Coventry’s Answer to Rolls Royce?
Frederick Lanchester was responsible for building the first four-wheel all-British car in 1895. If archivists at Coventry University get their way engineering pioneer Frederick Lanchester could become the face on the new £50 note. Regarded as one of the UK’s greatest automotive engineers, the magazine Autocar once proclaimed that of the 36 key features in modern cars Frederick Lanchester was responsible for half of them.
So who was Frederick Lanchester and what became of the Coventry car company he founded? A truly visionary mechanical engineer he was responsible for building the first four-wheel all-British car in 1895. Although he lived in Birmingham for much of his life Frederick will forever be associated with Coventry – Coventry University was formerly known as Lanchester Polytechnic.
First Car Built
After five years he left to build his first car, a one-cylinder, five-horsepower model, in 1895. A second model, with two cylinders, and a third led to financial backing for the Lanchester Engine Company (later to become the Lanchester Motor Company), which produced several hundred cars over the next few years. His cars developed a reputation for luxury as they had low vibration, a sleek body shape and a luggage rack.
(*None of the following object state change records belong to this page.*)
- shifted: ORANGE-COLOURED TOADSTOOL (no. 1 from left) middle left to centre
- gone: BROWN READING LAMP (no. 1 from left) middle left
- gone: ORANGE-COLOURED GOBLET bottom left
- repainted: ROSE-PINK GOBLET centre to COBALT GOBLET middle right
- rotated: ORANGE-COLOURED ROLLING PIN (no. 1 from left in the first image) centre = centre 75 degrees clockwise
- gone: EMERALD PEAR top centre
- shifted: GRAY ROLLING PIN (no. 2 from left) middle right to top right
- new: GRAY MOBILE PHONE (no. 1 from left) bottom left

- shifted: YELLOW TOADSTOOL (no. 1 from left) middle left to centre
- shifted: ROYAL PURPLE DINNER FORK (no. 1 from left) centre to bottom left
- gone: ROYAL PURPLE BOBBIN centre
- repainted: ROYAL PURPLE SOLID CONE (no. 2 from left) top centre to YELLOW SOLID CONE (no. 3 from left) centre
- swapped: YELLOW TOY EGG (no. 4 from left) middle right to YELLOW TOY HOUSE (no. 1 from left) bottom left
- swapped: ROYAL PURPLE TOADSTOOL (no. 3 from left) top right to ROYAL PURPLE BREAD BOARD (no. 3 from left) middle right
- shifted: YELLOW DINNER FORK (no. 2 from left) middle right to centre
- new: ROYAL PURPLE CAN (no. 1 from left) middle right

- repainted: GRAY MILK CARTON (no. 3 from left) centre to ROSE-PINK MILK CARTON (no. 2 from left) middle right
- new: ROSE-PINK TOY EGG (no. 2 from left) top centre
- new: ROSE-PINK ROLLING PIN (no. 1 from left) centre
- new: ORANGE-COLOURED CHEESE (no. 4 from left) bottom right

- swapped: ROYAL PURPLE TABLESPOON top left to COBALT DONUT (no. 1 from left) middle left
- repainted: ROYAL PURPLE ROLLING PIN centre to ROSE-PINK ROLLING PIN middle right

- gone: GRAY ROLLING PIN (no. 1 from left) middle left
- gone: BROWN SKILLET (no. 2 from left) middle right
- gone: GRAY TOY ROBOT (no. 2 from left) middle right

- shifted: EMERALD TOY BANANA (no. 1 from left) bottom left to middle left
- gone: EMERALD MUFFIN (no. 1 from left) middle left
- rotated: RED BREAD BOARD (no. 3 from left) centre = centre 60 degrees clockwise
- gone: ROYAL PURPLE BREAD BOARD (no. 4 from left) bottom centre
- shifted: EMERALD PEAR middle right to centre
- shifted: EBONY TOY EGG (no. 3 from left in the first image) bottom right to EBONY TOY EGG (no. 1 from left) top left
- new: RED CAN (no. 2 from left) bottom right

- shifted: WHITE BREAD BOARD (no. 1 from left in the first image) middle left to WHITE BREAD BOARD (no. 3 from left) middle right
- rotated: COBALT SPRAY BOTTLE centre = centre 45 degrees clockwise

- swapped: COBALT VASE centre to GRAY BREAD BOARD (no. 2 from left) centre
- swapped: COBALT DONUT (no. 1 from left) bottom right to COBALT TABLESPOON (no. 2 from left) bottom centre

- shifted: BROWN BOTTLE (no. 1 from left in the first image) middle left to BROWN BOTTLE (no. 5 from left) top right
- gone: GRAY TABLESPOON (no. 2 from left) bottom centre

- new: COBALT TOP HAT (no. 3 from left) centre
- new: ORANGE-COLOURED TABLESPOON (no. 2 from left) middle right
He studied the possibility of building aeroplanes, looking at the principles of aerodynamics. Lanchester published a pioneering book Aerial Flight (1907-8), which described the boundary layer of still air over an aircraft’s surface, induced drag and the dynamics of flight. He also wrote Aircraft in Warfare in 1914, which with its quantitative study of military forces was an early example of operational analysis. He was elected as a Fellow of the Royal Society in 1922.
Two of Lanchester’s three brothers, Frank and George, were also involved in the company. The third Lanchester car went into production in 1901 and over the next 30 years the marque became renowned for its quality.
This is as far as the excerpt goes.